STRANGER! behold, interr'd together,
The souls of learning and of leather.
Poor Joe is gone, but left his all:
You'll find his relics in a stall.

His works were neat, and often found
Well stitch'd, and with morocco bound.
Tread lightly-where the bard is laid
He cannot mend the shoe he made;
Yet is he happy in his hole,
With verse immortal as his sole.
But still to business he held fast,
And stuck to Phoebus to the last.
Then who shall say so good a fellow
Was only "leather and prunella ?"
For character-he did not lack it;

And if he did, 'twere shame to "Black-it."

Malta, May 16. 1811.

ON MOORE'S LAST OPERATIC FARCE, OR FARCICAL OPERA.

GOOD plays are scarce,

So Moore writes farce:

The poet's fame grows brittle

We knew before

That Little's Moore,

But now 'tis Moore that's little.

September 14. 1811. (2)

(1) [Some notice of this poetaster has been given, antè, Vol.

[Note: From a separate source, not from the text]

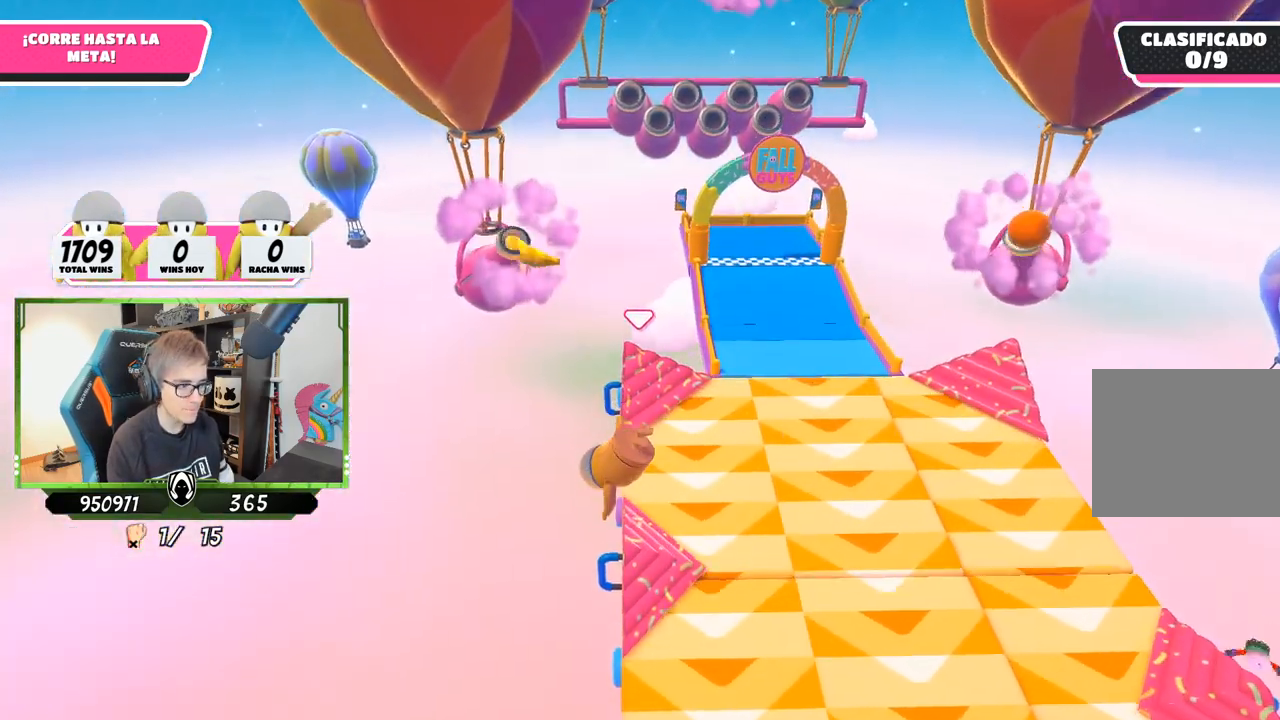
{"buttons": [], "left_stick": "up", "right_stick": "center", "events": []}
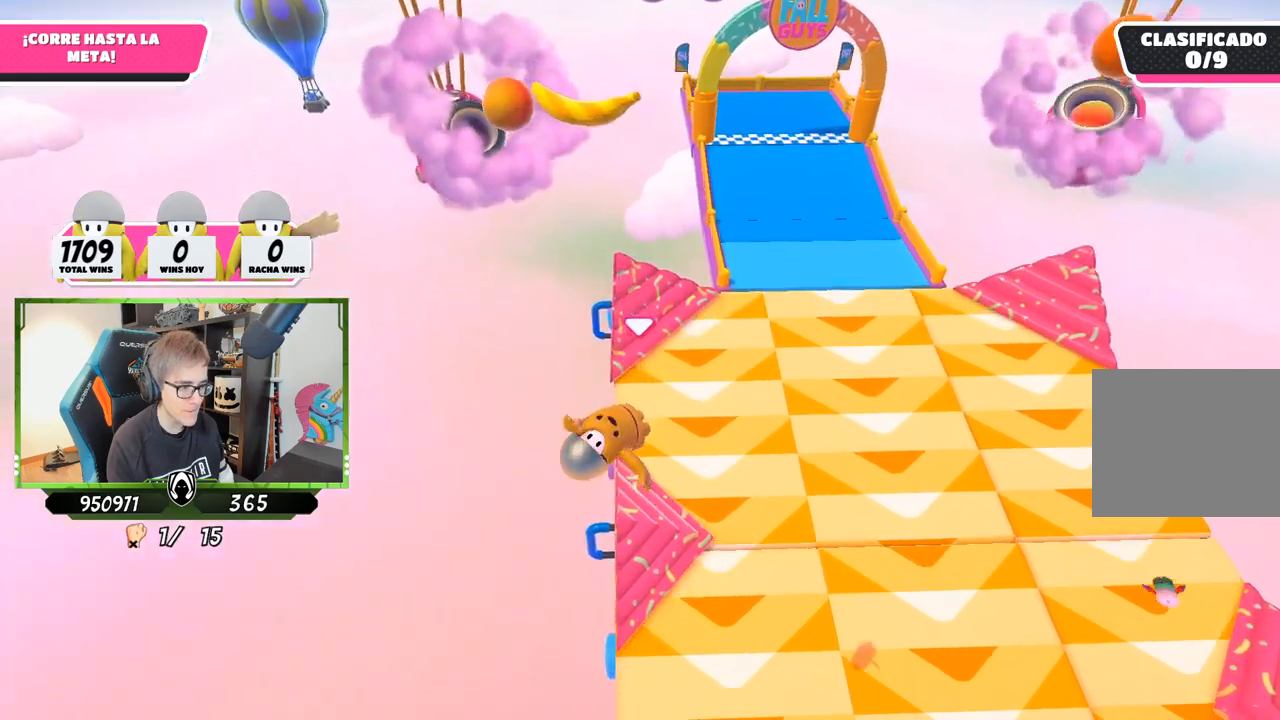
{"buttons": [], "left_stick": "up", "right_stick": "up", "events": [[383, "right_stick", "up"]]}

VII. p. 269. He died in 1810, and his works have followed him. — E.]

(2) [The farce in question was called "M. P.; or, the Blue Stocking," and came out at the Lyceum Theatre, on the 9th of September. - E.]

EPISTLE TO A FRIEND, (1)

IN ANSWER TO SOME LINES EXHORTING THE AUTHOR TO BE

CHEERFUL, AND TO "BANISH CARE.

"OH! banish care"-such ever be
The motto of thy revelry!

Perchance of mine, when wassail nights
Renew those riotous delights,
Wherewith the children of Despair
Lull the lone heart, and " banish care."
But not in morn's reflecting hour,
When present, past, and future lower,
When all I loved is changed or gone,
Mock with such taunts the woes of one,
Whose every thought-but let them pass-
Thou know'st I am not what I was.
But, above all, if thou wouldst hold
Place in a heart that ne'er was cold,
By all the powers that men revere,
By all unto thy bosom dear,
Thy joys below, thy hopes above,
Speak-speak of any thing but love.

'Twere long to tell, and vain to hear,
The tale of one who scorns a tear;
And there is little in that tale
Which better bosoms would bewail.
But mine has suffer'd more than well
'T would suit philosophy to tell.

(1) [i. e. Mr. Francis Hodgson (not then the Reverend). See Vol. VII. p. 305.-E.]

I've seen my
bride another's bride,-
Have seen her seated by his side,—
Have seen the infant, which she bore,
Wear the sweet smile the mother wore,
When she and I in youth have smiled,
As fond and faultless as her child;-
Have seen her eyes, in cold disdain,
Ask if I felt no secret pain;
And I have acted well my part,
And made my cheek belie my heart,
Return'd the freezing glance she gave,
Yet felt the while that woman's slave;-
Have kiss'd, as if without design,
The babe which ought to have been mine,
And show'd, alas! in each caress
Time had not made me love the less. (1)

But let this pass-I'll whine no more,
Nor seek again an eastern shore;
The world befits a busy brain,

I'll hie me to its haunts again.
But if, in some succeeding year,

When Britain's " May is in the sere,"

Thou hear'st of one, whose deepening crimes
Suit with the sablest of the times,

Of one, whom love nor pity sways,
Nor hope of fame, nor good men's praise,
One, who in stern ambition's pride,

Perchance not blood shall turn aside,

(1) [These lines will show with what gloomy fidelity, even while under the pressure of recent sorrow, the poet reverted to the disappointment of his early affection, as the chief source of all his sufferings and errors, present and to come. - - MOORE.]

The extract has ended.